BRI Kediri Masih Data Jumlah Korban dan Kerugian Akibat Transaksi Misterius

Kompas.com - 13/03/2018, 13:43 WIB
Polisi berada di kantor Unit BRI Ngadiluwih, Kabupaten Kediri, Jawa Timur.Kompas.com/M Agus Fauzul Hakim Polisi berada di kantor Unit BRI Ngadiluwih, Kabupaten Kediri, Jawa Timur.

KEDIRI, KOMPAS.com - Jumlah nasabah yang menjadi korban dan nilai kerugian akibat dugaan kejahatan skimming yang terjadi d Bank Rakyat Indonesia (BRI) area Cabang Kediri, Jawa Timur, hingga kini belum diketahui.
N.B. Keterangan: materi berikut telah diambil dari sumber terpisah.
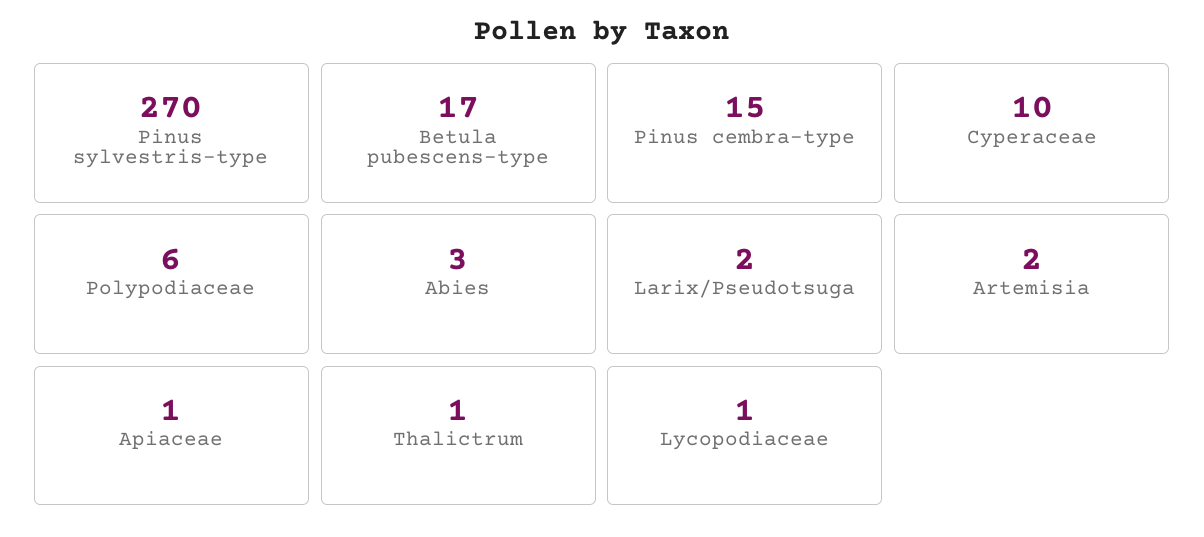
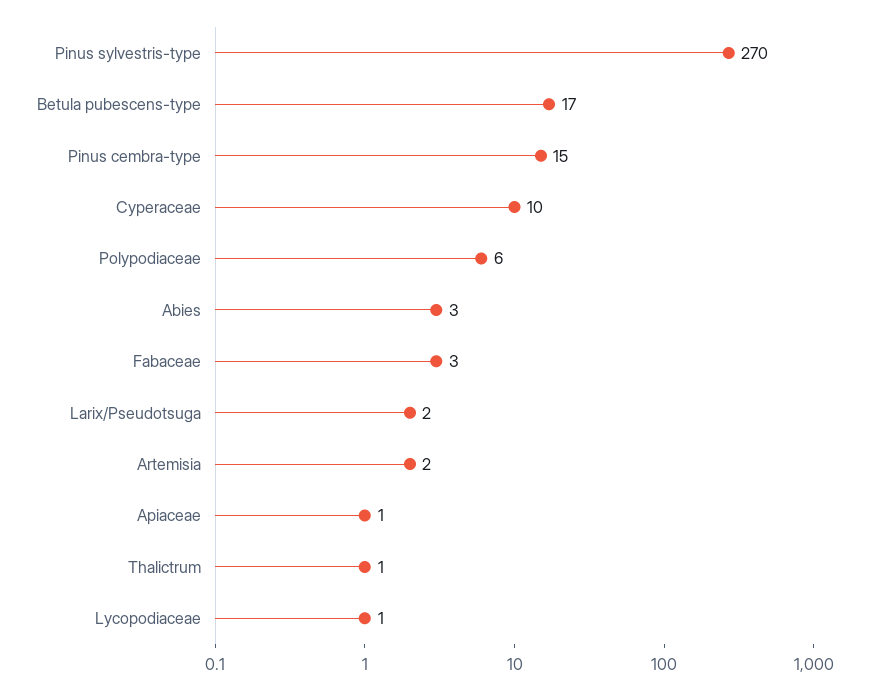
Fabaceae: none -> 3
"Mohon maaf saya belum bisa matur (sebut) angka," ujar Sumarsono, asisten Manager Operasional Bank BRI Cabang Kediri saat dikonfirmasi, Selasa (13/3/2018).

Sumarsono mengatakan, hingga kini manajamen BRI unit yang menjadi korban transaksi misterius itu masih belum memberikan laporan terkait jumlah kerugian kepada BRI cabang. Saat ini, para petugas yang di lapangan masih fokus pada penanganan terhadap pengaduan para nasabahnya.

Untuk penyelesaian masalah ini, dia meminta nasabah untuk tidak panik karena mekanisme penyelesaian tengah berproses. Kebijakan-kebijakan juga diambil, misalnya, dengan mengajukan prioritas penanganan di tingkat pusat agar masalah ini cepat selesai.

"Yang di Kediri ini agar menjadi prioritas penanganan," ujarnya.

Baca juga : Kasus Uang di Rekening BRI Hilang Misterius, Ini 3 Anjuran untuk Nasabah

Begitu juga dengan target penyelesaian masalah, pihaknya belum bisa memastikan karena menunggu tuntasnya pengaduan dari nasabah. Hanya saja, mengacu pada prosedur penyelesaian pengaduan adalah 14 hari.

Sebelumnya diberitakan, 3 kantor unit bank BRI di wilayah Kediri bagian selatan menjadi korban kejahatan yang diduga skimming. Ke tiga unit itu adalah BRI Unit Ngadiluwih, BRI Unit Purwokerto, serta BRI Unit Kandat.

Banyak dari nasabah di tiga unit BRI itu kehilangan uang tabungannya. Kisaran uang yang hilang antara Rp 500.000, Rp 4 juta, hingga Rp 10 juta. Rata-rata uang mereka hilang setelah menerima pesan singkat berisi transaksi debet melalui ponselnya.

Baca juga : Transaksi Misterius yang Bikin Uang Nasabah BRI Mendadak Raib

Pesan pendek itu masuk ke ponsel mereka pada saat hari libur, yaitu Minggu. Hal ini cukup membuat kaget nasabah karena mereka mengaku tidak sedang menggunakan transaksi itu.

Akibat peristiwa itu, banyak nasabah yang mendatangi tiga bank itu, Senin (12/3/2018), untuk mengklarifikasi transaksi itu. Kondisi ini membuat aparat kepolisian diterjunkan untuk mengantisipasi keamanan.

Pihak BRI menduga transaksi itu akibat ulah dari skimming dan aliran uang nasabah mengalir ke luar negeri. Di tingkat BRI pusat, juga sudah berkoordinasi dengan kepolisian untuk penanganan lebih lanjut.